__The problem__
Which lines in the material below contain the string "civils"? Show every such line, treating uppercase and lowercase as different.

[Data items]
*-*-*

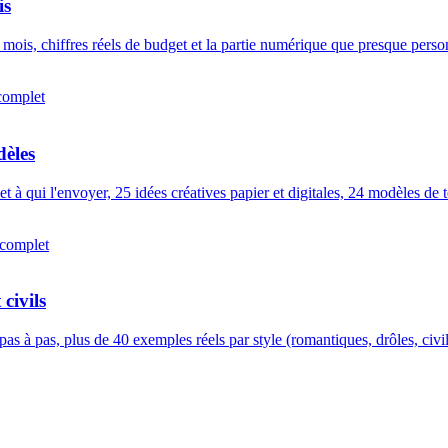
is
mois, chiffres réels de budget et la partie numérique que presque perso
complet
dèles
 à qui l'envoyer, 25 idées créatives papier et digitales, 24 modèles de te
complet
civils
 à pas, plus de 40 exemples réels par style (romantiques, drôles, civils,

*-*-*

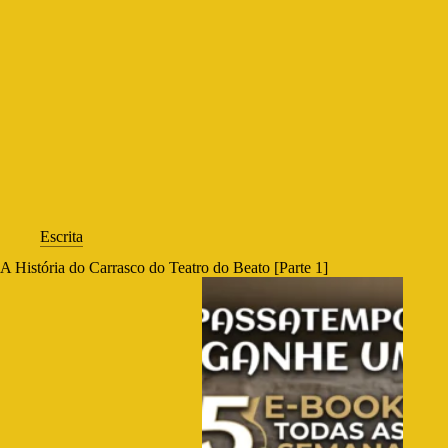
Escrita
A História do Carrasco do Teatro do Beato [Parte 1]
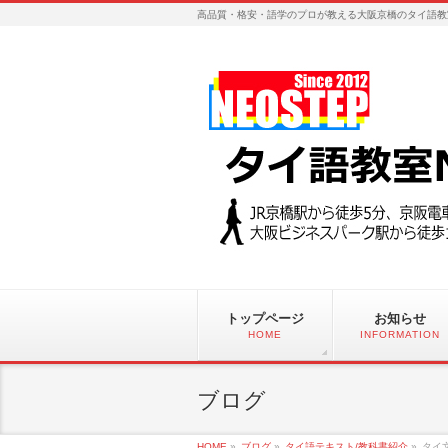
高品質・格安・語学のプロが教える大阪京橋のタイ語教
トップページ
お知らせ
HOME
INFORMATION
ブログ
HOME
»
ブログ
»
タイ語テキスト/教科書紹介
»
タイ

*-*-*

__Exercise response__
civils
 à pas, plus de 40 exemples réels par style (romantiques, drôles, civils,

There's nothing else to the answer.